To ensure the stability of the energy transition over the long term, governments must keep an eye on over-the-horizon risks. Key among these is the ensuring and adequate, stable and predictable supplies of critical raw materials needed to construct the millions of solar panels, wind turbines and batteries of the future.

Our region holds immense potential for critical raw materials production, making it a key player in the global energy transition. However, regional collaboration is needed alongside responsible mining and extraction practices that minimize environmental damage and social disruptions. Moreover, investing in recycling of critical raw materials can reduce our consumption of finite resources.

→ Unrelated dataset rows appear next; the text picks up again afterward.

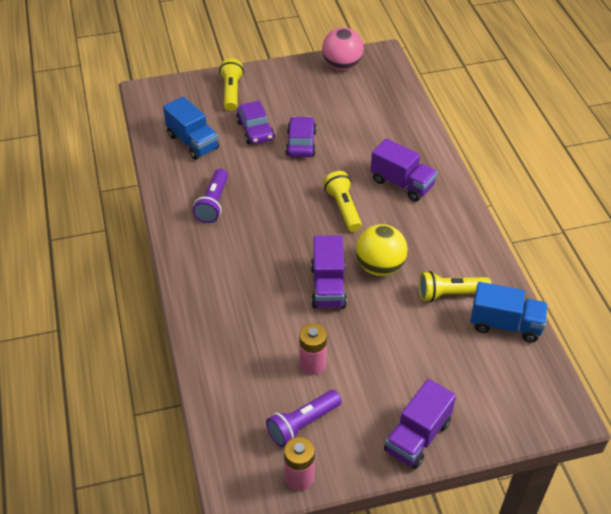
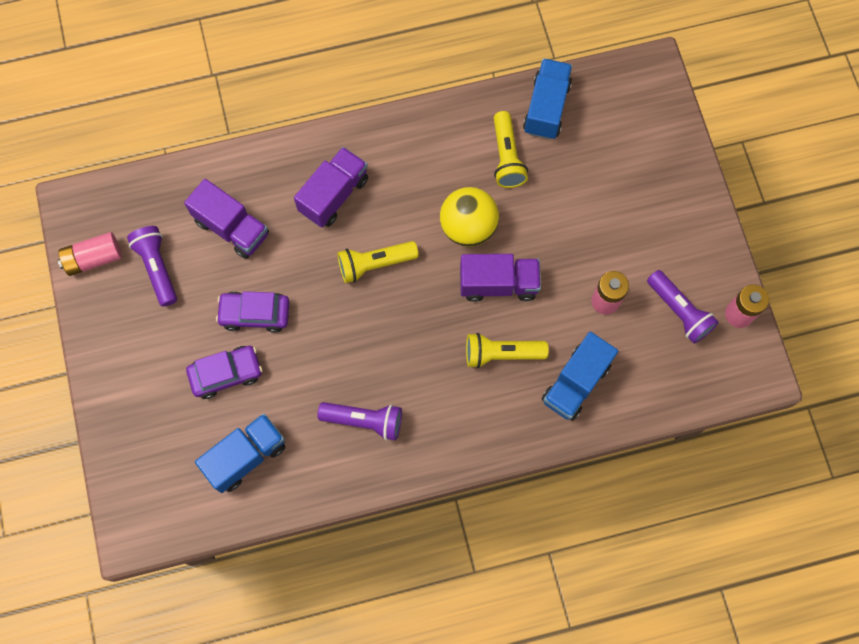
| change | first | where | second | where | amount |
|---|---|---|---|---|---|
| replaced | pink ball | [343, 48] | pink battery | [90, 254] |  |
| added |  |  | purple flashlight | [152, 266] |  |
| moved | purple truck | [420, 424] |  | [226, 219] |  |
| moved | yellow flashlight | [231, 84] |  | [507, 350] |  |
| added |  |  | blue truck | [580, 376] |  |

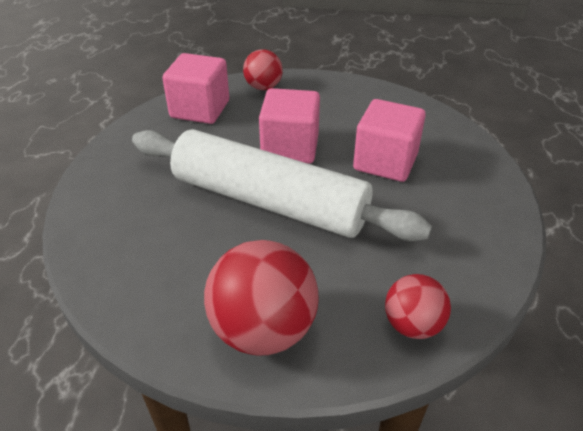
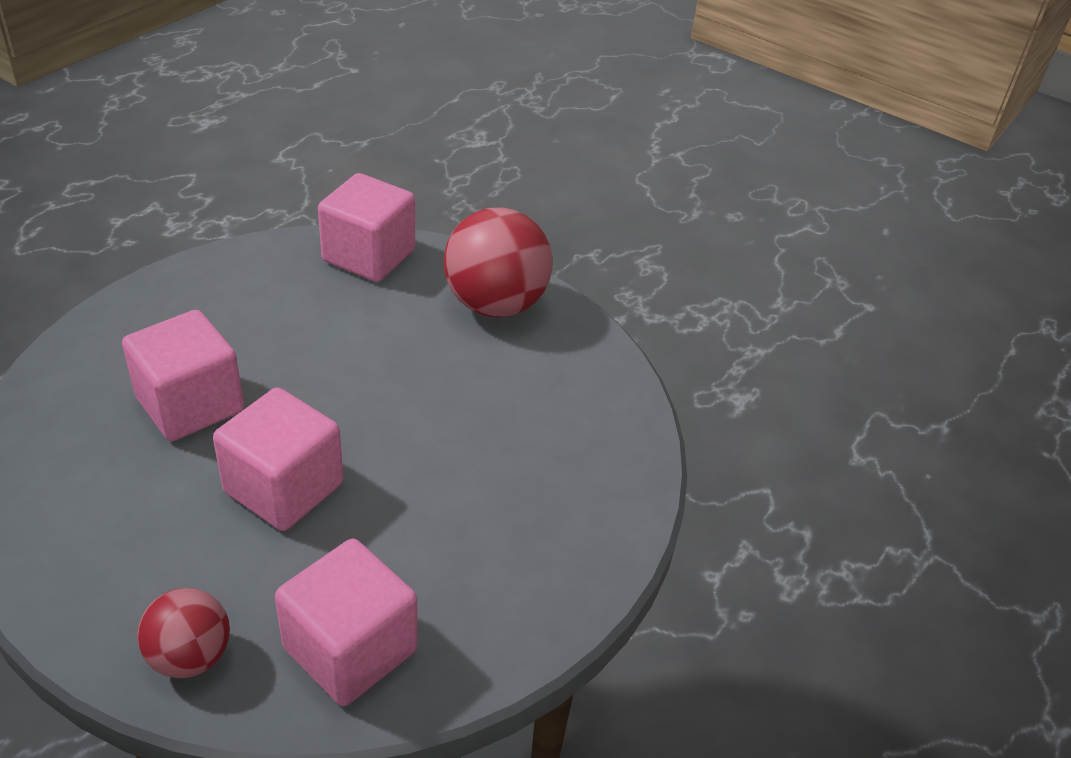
| change | first | where | second | where | amount |
|---|---|---|---|---|---|
| replaced | red ball | [418, 306] | pink cube | [366, 227] |  |
| removed | white rolling pin | [282, 185] |  |  |  |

While transitioning towards clean energy is a moral and environmental imperative, a just transition ensures that no one is left behind as countries move away from fossil fuels and towards sustainable resources and technologies. This includes reskilling and reemployment opportunities for workers in declining industries, as well as community support to mitigate the socio-economic impacts of the energy
transition.

Achieving SDG 7 requires a multifaceted approach. This is not a challenge that any one country or sector can solve in isolation; it demands collaboration, innovation and shared responsibility. As we reflect on our progress at this halfway point, it is timely for countries across Asia and the Pacific to recommit to a regional vision where all citizens have access to clean and modern energy and the full potential of renewables and energy efficiency are realized.

The momentum behind these changes is growing and the opportunity to close these gaps must be seized.

Armida Salsiah Alisjahban is Under-Secretary-General of the United Nations and Executive Secretary of the Economic and Social Commission for Asia and the Pacific (ESCAP).